Attorno alle 18:00 di venerdì 10 gennaio potremo ammirare nel cielo la prima eclissi di Luna del 2020, al termine del quale ne conteremo ben quattro. L'evento, che si verificherà a pochi giorni di distanza dalla spettacolare pioggia di Quadrantidi, non sarà tuttavia quello di un'eclissi totale; si tratterà infatti di un'eclissi di penombra (o penombrale). Ciò significa che il satellite della Terra non transiterà nel cono d'ombra proiettato dal nostro pianeta, bensì nel cono di penombra, determinato da un filtro parziale dei raggi solari. Il risultato del fenomeno sarà una Luna piena – le eclissi lunari si verificano solo durante i pleniluni – meno brillante del solito, e non colorata di “rosso sangue”, come accade invece durante le eclissi lunari totali (legate al passaggio nel cono d'ombra). Ecco tutto quello che c'è da sapere per non perdersi lo spettacolo astronomico.
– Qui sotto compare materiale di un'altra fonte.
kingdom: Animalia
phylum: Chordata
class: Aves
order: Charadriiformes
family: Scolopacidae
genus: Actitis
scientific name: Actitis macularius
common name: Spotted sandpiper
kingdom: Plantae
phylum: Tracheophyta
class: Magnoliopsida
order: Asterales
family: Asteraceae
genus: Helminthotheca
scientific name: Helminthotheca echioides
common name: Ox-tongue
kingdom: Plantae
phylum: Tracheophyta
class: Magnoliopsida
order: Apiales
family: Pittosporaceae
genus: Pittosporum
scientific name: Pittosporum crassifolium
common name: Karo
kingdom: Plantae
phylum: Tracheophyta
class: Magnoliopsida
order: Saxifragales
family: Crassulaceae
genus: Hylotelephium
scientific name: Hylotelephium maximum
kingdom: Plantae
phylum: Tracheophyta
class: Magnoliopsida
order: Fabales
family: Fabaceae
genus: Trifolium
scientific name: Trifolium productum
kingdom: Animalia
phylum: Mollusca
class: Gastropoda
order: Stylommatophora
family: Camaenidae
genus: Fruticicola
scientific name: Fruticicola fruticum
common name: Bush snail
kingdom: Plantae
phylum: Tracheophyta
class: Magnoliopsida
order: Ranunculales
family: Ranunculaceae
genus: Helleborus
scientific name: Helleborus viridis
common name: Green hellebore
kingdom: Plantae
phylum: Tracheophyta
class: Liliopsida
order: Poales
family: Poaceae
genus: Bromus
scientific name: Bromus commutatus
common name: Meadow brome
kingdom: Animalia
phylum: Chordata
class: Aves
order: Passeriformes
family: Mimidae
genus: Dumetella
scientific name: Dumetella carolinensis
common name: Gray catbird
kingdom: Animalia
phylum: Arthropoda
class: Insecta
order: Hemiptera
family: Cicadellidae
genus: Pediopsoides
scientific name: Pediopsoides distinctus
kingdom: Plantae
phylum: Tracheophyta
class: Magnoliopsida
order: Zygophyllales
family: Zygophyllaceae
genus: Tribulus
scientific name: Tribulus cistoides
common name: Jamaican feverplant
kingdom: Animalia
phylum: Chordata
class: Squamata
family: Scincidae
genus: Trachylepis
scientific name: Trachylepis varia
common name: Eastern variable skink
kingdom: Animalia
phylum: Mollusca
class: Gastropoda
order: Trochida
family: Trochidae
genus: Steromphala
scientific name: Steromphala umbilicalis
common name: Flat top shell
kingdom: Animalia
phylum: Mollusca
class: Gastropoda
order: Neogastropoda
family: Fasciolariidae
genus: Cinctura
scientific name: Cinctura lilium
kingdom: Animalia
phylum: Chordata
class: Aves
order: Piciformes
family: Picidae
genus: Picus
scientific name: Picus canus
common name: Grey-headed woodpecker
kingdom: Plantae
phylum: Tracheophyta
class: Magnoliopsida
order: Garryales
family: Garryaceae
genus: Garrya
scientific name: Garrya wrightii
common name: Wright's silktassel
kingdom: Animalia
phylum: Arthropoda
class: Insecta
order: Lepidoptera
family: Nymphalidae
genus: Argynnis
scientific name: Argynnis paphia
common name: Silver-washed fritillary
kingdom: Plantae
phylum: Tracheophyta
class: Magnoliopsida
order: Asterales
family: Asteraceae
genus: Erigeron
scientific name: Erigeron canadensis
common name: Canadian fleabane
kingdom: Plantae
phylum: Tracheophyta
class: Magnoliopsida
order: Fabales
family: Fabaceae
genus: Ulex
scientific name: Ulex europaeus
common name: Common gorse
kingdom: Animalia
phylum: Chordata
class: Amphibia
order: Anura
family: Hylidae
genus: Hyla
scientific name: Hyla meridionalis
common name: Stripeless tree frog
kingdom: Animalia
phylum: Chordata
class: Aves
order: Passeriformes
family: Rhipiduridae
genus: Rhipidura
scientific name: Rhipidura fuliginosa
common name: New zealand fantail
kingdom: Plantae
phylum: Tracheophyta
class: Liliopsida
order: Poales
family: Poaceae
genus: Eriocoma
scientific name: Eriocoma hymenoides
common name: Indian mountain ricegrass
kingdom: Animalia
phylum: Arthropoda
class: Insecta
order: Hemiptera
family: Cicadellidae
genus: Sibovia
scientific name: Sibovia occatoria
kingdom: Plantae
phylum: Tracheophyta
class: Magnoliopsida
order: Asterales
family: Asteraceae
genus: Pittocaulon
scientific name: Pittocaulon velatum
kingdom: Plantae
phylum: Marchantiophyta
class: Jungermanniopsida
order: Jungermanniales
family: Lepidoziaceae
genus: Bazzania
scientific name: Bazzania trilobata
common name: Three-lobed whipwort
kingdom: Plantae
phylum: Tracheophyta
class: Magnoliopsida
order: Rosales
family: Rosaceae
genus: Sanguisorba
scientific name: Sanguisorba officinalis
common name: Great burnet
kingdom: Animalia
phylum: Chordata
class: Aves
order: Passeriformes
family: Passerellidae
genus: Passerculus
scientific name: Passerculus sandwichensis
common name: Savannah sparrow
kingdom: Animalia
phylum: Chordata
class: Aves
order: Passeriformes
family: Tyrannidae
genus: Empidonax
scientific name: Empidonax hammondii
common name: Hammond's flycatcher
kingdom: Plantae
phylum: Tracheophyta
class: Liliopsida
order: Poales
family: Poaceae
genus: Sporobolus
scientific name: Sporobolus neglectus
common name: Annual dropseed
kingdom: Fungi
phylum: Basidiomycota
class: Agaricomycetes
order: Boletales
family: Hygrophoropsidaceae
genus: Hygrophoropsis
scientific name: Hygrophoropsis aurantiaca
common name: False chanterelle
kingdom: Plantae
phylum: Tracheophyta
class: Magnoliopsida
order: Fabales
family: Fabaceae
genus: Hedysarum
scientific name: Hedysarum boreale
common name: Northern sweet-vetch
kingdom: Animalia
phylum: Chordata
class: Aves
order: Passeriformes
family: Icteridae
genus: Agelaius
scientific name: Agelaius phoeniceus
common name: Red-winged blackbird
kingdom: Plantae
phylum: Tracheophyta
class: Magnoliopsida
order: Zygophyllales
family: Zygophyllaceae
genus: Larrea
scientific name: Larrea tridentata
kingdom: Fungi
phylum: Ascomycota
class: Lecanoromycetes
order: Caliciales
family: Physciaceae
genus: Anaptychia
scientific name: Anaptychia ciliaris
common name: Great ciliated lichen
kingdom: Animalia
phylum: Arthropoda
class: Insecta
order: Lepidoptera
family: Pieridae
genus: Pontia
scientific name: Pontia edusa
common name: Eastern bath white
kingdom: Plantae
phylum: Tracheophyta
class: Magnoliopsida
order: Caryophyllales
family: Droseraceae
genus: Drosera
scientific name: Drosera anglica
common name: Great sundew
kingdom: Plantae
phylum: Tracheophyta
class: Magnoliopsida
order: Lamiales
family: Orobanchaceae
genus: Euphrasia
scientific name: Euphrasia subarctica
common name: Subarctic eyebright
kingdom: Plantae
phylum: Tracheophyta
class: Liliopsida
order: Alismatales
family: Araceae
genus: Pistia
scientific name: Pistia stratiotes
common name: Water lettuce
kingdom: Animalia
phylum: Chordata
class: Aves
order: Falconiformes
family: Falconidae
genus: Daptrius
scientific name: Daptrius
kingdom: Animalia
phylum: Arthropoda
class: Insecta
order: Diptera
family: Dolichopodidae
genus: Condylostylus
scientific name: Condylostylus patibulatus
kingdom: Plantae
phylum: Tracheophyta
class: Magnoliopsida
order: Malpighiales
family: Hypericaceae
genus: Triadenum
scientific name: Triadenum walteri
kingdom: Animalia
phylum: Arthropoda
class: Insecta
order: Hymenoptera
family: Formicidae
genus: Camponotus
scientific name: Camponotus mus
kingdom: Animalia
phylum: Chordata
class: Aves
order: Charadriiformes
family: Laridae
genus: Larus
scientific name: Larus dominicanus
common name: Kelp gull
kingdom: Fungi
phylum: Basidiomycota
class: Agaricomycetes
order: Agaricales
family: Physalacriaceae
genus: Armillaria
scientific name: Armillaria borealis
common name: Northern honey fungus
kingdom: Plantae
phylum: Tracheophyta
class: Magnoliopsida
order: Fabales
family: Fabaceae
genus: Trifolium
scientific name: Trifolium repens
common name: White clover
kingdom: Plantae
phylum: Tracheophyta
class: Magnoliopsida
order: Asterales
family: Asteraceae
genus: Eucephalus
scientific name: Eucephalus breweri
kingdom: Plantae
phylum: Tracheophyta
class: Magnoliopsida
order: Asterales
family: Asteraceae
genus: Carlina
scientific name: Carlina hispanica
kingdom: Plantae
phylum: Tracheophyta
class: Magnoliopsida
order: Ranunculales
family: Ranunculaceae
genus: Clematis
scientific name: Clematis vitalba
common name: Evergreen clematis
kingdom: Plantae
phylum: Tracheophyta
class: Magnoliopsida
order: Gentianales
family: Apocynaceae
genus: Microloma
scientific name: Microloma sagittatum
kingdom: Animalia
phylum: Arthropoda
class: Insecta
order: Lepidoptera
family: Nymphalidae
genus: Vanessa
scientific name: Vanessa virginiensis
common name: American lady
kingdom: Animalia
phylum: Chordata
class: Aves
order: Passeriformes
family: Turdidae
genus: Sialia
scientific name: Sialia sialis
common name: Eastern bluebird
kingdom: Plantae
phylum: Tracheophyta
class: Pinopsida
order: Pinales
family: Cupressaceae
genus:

L'Italia sarà un posto privilegiato per ammirare l'eclissi penombrale, dato che si verificherà quando il satellite della Terra sarà ben visibile nel cielo. La Luna Piena, che nel mese di gennaio prende il nome di Luna Piena del Lupo, sorgerà infatti attorno alle 16:40 (ora di Roma) incastonata nella costellazione dei Gemelli, e quando inizierà il contatto col cono di penombra proiettato dal nostro pianeta sarà sufficientemente alta nel cielo per poter godere dell'intero fenomeno. Il primo contatto avverrà alle 18:07, come indicato dall'Unione Astrofili Italiani; la centralità dell'eclissi (il culmine dell'evento) si verificherà alle 20:10, mentre l'uscita dal cono di penombra della Terra, che ricordiamo sarà frapposta fra la Luna e il Sole, è atteso alle 22:12. Ciò significa che l'intero evento durerà poco meno di quattro ore.

Come indicato, trattandosi di un'eclissi di penombra vedremo soltanto il disco lunare meno brillante del solito, come fosse sbiadito, con una magnitudine – spiega la UAI – di 0.8956. La magnitudine è il parametro relativo alla luminosità di un oggetto celeste, i cui valori negativi corrispondono a una maggiore “brillantezza” dello stesso. I meno attenti al firmamento potrebbero persino non fare troppo caso alla ridotta luminosità del satellite, che al culmine dell'eclissi si troverà esattamente a Est, sopra la costellazione del Cancro.

Qualora non vi fosse possibile ammirare l'eclissi con i vostri occhi – magari a causa del meteo – sarà possibile osservarla in diretta streaming sul sito del Virtual Telescope Project, guidato dall'astrofisico italiano Gianluca Masi. Lo scienziato trasmetterà le immagini della Luna stagliata sui monumenti della Città Eterna, a partire dalle 18:00.